Secara pergerakan emiten, investor banyak berkutat dengan menjual saham Bank Central Asia (BBCA). Saham emiten grup Djarum tersebut mencatat total transaksi jual dan beli terbesar, yakni Rp 4,14 triliun atau nyaris 36% dari total transaksi perdagangan.
Seiring dengan aksi jual tersebut, saham BBCA turun 2,55% ke level 6.700. Hal ini diikuti pula dengan aksi jual investor asing yang membukukan net sell Rp 609 miliar di saham BBCA. Mengutip Refinitiv, BBCA menjadi beban utama IHSG dengan bobot -16,58 indeks poin.
Selain BBCA, sejumlah saham big cap lain juga menjadi beban utama IHSG. Telkom (TLKM) dan Bank Rakyat Indonesia (BBRI) menyeret IHSG sebesar -12,62 indeks poin dan -11 indeks poin.
Beralih ke pergerakan mata uang rupiah terhadap dolar Amerika Serikat (AS) pada akhir pekan lalu rupiah mesti ditutup melemah meskipun secara kumulatif sepekan masih menguat.
Merujuk data Refinitiv, mata uang Garuda menutup perdagangan di zona merah dengan pelemahan 0,38% ke level Rp16.960/US$. Pergerakan ini berbalik dari perdagangan sebelumnya, Kamis (26/3/2026), saat rupiah masih mampu ditutup menguat tipis 0,06% di level Rp16.895/US$.

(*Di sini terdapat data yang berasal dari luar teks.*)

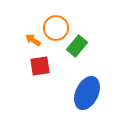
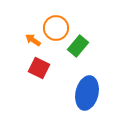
green rectangle: moved 1 px right
red square: moved 1 px left, 2 px down; rotated 35 degrees clockwise
blue ellipse: rotated 12 degrees counterclockwise
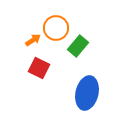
orange arrow: rotated 112 degrees clockwise
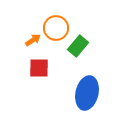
red square: rotated 25 degrees counterclockwise
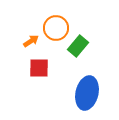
orange arrow: moved 2 px left, 1 px down
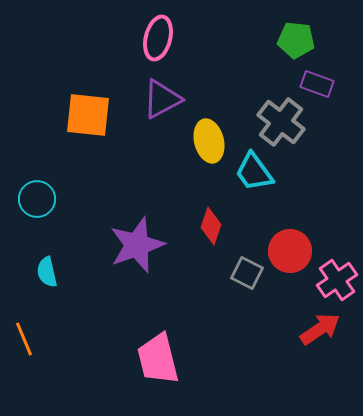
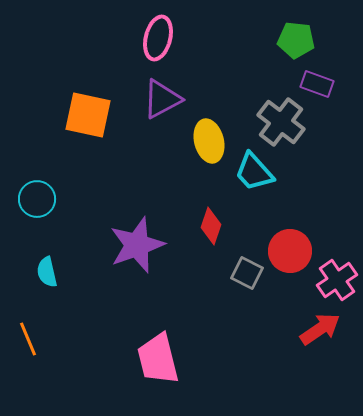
orange square: rotated 6 degrees clockwise
cyan trapezoid: rotated 6 degrees counterclockwise
orange line: moved 4 px right
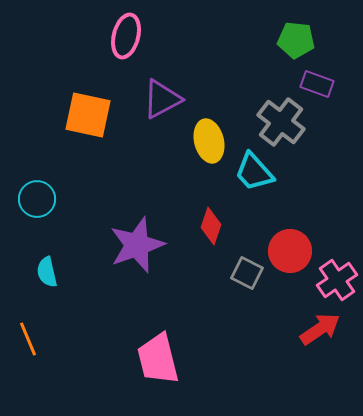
pink ellipse: moved 32 px left, 2 px up
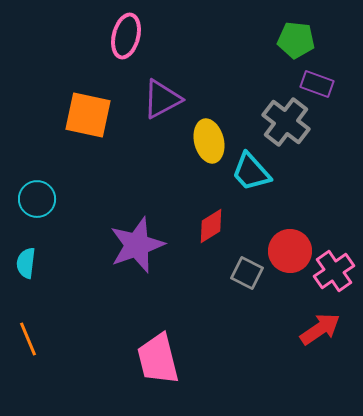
gray cross: moved 5 px right
cyan trapezoid: moved 3 px left
red diamond: rotated 39 degrees clockwise
cyan semicircle: moved 21 px left, 9 px up; rotated 20 degrees clockwise
pink cross: moved 3 px left, 9 px up
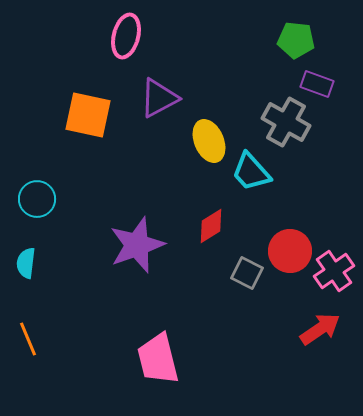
purple triangle: moved 3 px left, 1 px up
gray cross: rotated 9 degrees counterclockwise
yellow ellipse: rotated 9 degrees counterclockwise
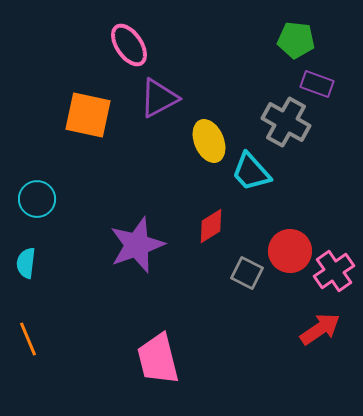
pink ellipse: moved 3 px right, 9 px down; rotated 48 degrees counterclockwise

Tekanan terhadap rupiah sejatinya sudah terlihat sejak awal perdagangan. Pada pagi hari, rupiah dibuka melemah 0,09% ke posisi Rp16.910/US$.

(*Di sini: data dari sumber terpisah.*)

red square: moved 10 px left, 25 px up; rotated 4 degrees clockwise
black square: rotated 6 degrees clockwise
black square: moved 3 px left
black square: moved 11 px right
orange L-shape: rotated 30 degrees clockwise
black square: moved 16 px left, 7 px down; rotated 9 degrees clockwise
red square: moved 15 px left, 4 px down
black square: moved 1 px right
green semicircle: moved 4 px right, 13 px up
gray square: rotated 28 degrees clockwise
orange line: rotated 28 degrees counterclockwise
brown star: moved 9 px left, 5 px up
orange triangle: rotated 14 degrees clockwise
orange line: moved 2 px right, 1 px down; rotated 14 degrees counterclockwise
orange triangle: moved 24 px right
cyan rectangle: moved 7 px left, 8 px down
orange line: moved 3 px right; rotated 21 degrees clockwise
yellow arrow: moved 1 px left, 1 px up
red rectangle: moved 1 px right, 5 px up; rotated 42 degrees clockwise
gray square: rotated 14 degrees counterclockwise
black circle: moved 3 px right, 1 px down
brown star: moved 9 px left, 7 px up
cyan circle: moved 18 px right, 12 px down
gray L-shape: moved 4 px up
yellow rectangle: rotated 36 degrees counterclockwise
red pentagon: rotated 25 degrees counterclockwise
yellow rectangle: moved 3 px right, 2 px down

Meskipun, secara kumulatif sepekan lalu rupiah mampu menguat tipis sebesar 0,09%.
Pergerakan rupiah pada Jumat pekan lalu dipengaruhi oleh sejumlah sentimen, terutama dari eksternal.
Dari pasar global, dolar AS kembali menguat setelah harapan meredanya konflik di Timur Tengah mulai memudar. Pelaku pasar menilai peluang tercapainya kesepakatan damai antara AS dan Iran masih kecil, sehingga kekhawatiran terhadap perang yang lebih panjang kembali meningkat. Kondisi ini membuat dolar AS kembali diburu sebagai aset aman.
Kekhawatiran pasar juga bertambah karena Selat Hormuz masih berisiko terganggu. Jika jalur ini tetap terhambat, pasokan energi global bisa semakin tertekan dan memicu lonjakan harga minyak. Risiko tersebut pada akhirnya meningkatkan kekhawatiran terhadap inflasi global dan ikut menopang penguatan dolar AS.
Beralih ke pasar obligasi, yield untuk surat utang acuan RI dengan tenor 10 tahun terpantau stabil di posisi 6,848% pada penutupan perdagangan Jumat lalu.
Yield yang stabil artinya tekanan jual dan beli masih berimbang. Perlu dipahami juga, bahwa gerak yield dan harga dalam obligasi itu berlawanan arah. Kalau yield naik, maka harga turun, begitupun sebaliknya.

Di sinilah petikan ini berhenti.